Acetylcholinesterase Activity Staining in Freshwater Planarians

Abstract

The serine hydrolase acetylcholinesterase (AChE) is an important neuronal enzyme which catalyzes the hydrolysis of the neurotransmitter acetylcholine and other choline esters. The breakdown of acetylcholine by AChE terminates synaptic transmission and regulates neuromuscular communication. AChE inhibition is a common mode of action of various insecticides, such as carbamates and organophosphorus pesticides. Freshwater planarians, especially the species Dugesia japonica, have been shown to possess AChE activity and to be a suitable alternative model for studying the effects of pesticides in vivo. AChE activity can be quantified in homogenates using the Ellman assay. However, this biochemical assay requires specialized equipment and large numbers of planarians. Here, we present a protocol for visualizing AChE activity in individual planarians. Activity staining can be completed in several hours and can be executed using standard laboratory equipment (a fume hood, nutator, and light microscope with imaging capability). We describe the steps for preparing the reagents, and the staining and imaging of the planarians. Planarians are treated with 10% acetic acid and fixed with 4% paraformaldehyde and then incubated in a staining solution containing the substrate acetylthiocholine. After incubation in the staining solution for 3.5 hr on a nutator at 4°C, or stationary on ice, planarians are washed and mounted for imaging. Using exposure to an organophosphorus pesticide as an example, we show how AChE inhibition leads to a loss of staining. Thus, this simple method can be used to qualitatively evaluate AChE inhibition due to chemical exposure or RNA interference, providing a new tool for mechanistic studies of effects on the cholinergic system. © 2023 Wiley Periodicals LLC. Basic Protocol 1: Preparing the staining solution Basic Protocol 2: Fixing, staining, and imaging whole-mount planarian specimens for visualization of acetylcholinesterase activity.

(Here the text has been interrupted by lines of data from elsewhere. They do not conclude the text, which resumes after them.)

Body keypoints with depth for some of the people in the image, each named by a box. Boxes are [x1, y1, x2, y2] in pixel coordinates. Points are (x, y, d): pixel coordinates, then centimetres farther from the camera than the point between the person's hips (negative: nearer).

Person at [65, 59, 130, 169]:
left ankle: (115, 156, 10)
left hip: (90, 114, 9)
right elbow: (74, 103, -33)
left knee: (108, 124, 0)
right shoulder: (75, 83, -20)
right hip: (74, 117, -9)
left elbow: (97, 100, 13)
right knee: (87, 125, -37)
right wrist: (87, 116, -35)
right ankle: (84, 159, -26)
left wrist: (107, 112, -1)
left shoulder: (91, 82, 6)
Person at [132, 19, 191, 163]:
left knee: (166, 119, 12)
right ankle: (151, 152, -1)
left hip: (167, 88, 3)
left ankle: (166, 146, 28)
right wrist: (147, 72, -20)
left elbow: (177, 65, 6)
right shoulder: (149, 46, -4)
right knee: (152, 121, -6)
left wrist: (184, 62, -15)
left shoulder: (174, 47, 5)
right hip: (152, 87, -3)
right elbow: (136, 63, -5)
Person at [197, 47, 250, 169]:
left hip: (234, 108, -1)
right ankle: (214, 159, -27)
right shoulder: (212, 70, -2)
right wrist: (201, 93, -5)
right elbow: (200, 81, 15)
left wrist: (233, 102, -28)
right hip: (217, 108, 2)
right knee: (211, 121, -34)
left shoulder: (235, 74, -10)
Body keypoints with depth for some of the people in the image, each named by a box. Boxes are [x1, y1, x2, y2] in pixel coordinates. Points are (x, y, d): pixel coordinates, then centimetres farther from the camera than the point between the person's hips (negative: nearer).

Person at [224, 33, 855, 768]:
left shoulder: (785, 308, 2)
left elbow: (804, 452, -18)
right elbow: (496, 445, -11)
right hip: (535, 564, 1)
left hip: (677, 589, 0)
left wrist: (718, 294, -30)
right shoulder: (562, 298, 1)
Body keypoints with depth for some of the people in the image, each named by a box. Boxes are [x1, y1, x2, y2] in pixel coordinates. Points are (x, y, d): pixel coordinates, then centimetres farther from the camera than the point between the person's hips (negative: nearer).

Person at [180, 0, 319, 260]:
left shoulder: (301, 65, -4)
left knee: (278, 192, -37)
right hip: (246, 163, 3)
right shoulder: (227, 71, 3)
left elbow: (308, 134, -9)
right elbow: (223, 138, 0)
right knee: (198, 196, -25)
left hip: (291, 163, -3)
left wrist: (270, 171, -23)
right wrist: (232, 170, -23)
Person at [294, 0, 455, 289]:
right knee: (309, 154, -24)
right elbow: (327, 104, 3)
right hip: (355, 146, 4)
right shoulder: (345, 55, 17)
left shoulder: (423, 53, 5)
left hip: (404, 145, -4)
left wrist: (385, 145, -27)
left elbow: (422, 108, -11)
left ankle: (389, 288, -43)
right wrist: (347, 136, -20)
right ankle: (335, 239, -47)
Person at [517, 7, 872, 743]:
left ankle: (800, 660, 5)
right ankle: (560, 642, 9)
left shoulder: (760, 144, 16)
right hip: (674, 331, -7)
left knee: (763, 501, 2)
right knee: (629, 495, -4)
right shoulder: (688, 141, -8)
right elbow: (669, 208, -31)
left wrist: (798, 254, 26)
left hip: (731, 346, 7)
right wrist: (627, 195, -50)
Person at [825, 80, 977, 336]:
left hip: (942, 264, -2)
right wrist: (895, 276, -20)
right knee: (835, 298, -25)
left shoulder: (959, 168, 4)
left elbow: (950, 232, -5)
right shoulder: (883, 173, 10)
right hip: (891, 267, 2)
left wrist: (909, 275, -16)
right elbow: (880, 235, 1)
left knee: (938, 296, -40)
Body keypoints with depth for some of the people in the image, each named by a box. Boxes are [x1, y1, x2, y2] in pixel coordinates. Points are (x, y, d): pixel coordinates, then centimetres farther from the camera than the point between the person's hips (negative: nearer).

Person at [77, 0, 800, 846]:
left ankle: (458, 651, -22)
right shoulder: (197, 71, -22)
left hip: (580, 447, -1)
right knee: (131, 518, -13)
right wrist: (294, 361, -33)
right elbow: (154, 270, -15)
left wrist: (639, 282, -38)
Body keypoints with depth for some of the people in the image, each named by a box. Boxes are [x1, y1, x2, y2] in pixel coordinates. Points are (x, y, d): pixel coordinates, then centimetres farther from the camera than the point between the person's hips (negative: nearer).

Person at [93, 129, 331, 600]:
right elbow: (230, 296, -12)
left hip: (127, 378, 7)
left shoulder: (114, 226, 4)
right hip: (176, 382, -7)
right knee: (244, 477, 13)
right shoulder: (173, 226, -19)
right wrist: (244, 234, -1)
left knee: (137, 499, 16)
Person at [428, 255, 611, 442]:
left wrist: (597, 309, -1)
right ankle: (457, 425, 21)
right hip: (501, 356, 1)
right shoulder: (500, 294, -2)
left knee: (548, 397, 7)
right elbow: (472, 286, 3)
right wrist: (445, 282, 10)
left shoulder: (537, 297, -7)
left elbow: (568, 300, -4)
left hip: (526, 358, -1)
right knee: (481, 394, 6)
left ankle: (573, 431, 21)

Keywords: AChE inhibition; acetylthiocholine; butyrylcholinesterase; enzyme activity staining; flatworms.

Figure 1

Color progression of stain after adding each component. (A) Examples of correct color progression after addition of (i) copper sulfate, (ii) potassium ferricyanide, and (iii) ATCh. (B) Examples (i, ii) of shades of correct color of the staining solution. (C) Example of an incorrect coloration of the final staining solution.

Figure 2

Coloration of 1x (left) and 10x (right) reagents. (A) copper sulfate (B) potassium ferricyanide.

Figure 3

A schematic drawing (top) and an example (bottom) of slide preparation. Nail polish is applied around the rim of the coverslip.

Figure 4

Example images of AChE staining of Dugesia japonica. (A, B) Examples of correct staining of the nervous system. Different components can show variability in the strength of staining. In (A) the brain, ventral nerve cords (VNCs), and commissures are strongly stained while in (B) the brain staining is weaker but more peripheral nervous system is stained. (C-D) show the same planarian from the (C) ventral and (D) dorsal side, respectively. The staining is more clearly seen from the ventral side. (E) If stain is improperly prepared, red-brown precipitate can adhere to the sample. Scale bar is 0.1 mm.

Figure 5

AChE staining can be used to show reduced AChE activity following chemical exposure. (A) The control group was exposed to 0.5% DMSO for 12 days. (B) Worms treated with 1 μM diazinon for 12 days had a reduction of staining. D. japonica planarians were used. Scale bar is 0.1 mm.

Figure 6

Staining outcomes for specific circumstances. (A) AChE staining on a wildtype D. japonica imaged shortly after the protocol was completed, and (B) the same sample imaged 10 months later. (C) BChE staining in Dugesia japonica using BTCh as the substrate and (D) AChE staining in Schmidtea mediterranea using the described protocol. Scale bar is 0.1 mm.